Vapers who live in rural areas will be the most affected. Their shipping costs can increase nearly 15$-20$ - That’s an extra 120ml bottle in shipping costs!
However, they will not be the only people relying on online orders. Many people, including vapers, began to shop online more when local shops were forced to close. Many vape shops may not be open. Some may still not be allowed to open. Others, like many other businesses, may not have had the funds to stay open.
The biggest issue with the bill is that it is not useful legislation for the youth vaping epidemic the bill was intended to address. S.1253 does not make illegal vape purchases much more difficult for minors - it only makes all vaping more expensive. While this does discourage purchases by minors, it does so in a way that affects all vapers and targets vapers who live in rural areas.

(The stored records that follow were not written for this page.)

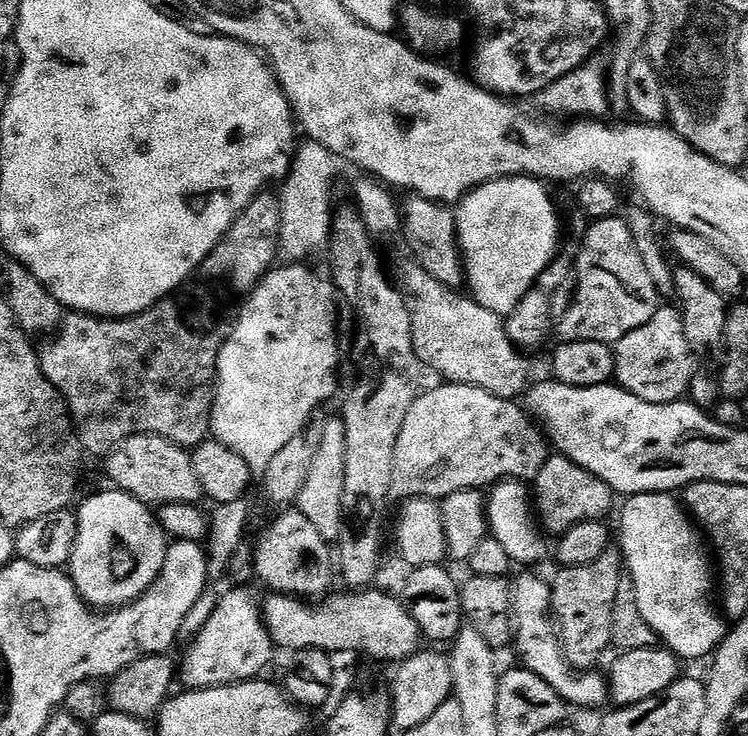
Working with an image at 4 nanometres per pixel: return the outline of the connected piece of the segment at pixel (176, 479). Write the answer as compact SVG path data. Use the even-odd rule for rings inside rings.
M138 434L126 438L107 453L108 476L115 487L128 492L149 506L165 504L199 505L204 496L198 482L198 474L192 465L192 457L185 449L161 436Z

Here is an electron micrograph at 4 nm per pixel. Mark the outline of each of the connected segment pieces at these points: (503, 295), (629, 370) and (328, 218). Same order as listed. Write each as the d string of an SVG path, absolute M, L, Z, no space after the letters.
M523 176L491 180L468 193L455 209L456 235L464 258L466 284L469 289L472 287L471 299L501 318L508 317L514 311L521 298L539 281L541 274L558 255L556 247L560 244L560 220L544 188L547 187L541 181Z
M660 306L645 325L626 334L614 345L614 380L630 394L651 404L675 404L688 396L688 387L698 374L694 349L684 333L684 317L679 307Z
M308 142L304 149L299 149L298 155L293 159L292 167L283 181L284 196L279 197L280 202L280 246L279 255L284 256L288 262L304 262L307 256L312 256L316 251L323 249L328 243L329 235L332 231L332 183L336 180L337 157L331 152L315 142Z

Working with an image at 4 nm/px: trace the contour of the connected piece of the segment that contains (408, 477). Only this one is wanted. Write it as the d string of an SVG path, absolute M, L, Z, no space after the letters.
M451 382L441 383L441 388L432 388L429 392L421 391L415 402L410 406L406 418L402 422L402 430L398 434L398 442L394 446L394 466L392 467L392 490L391 495L397 496L397 501L403 502L413 498L443 498L461 492L467 488L477 490L487 489L489 486L495 486L501 481L535 481L537 474L542 470L542 466L548 461L550 455L550 445L541 429L530 419L527 411L520 408L512 400L504 400L500 396L490 394L481 388L475 388L469 384L454 384Z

Regardless of opinions, people are going out less and buying things online more. In more quarantined areas, brick and mortar shops may not even be an option - not even for curbside pickup. Others shops have closed down permanently due to lack of funds after multiple temporary shutdowns.
The bill does not address illegal sales on social media - a riskier market that definitely targets youth more than legitimate websites. If adults have easy access to affordable, reputable products, there will be no incentive to try buying e liquids off of questionable vendors.
The bottom line is, S.1253 would take money away from USPS, costs vapers more money and hassle, and rather than targeting youth vaping, it targets vapers who live in remote areas.
The House of Representatives is scheduled to begin in person voting on July 20, 2020. Until then, you can contact your representative and speak out against S1253.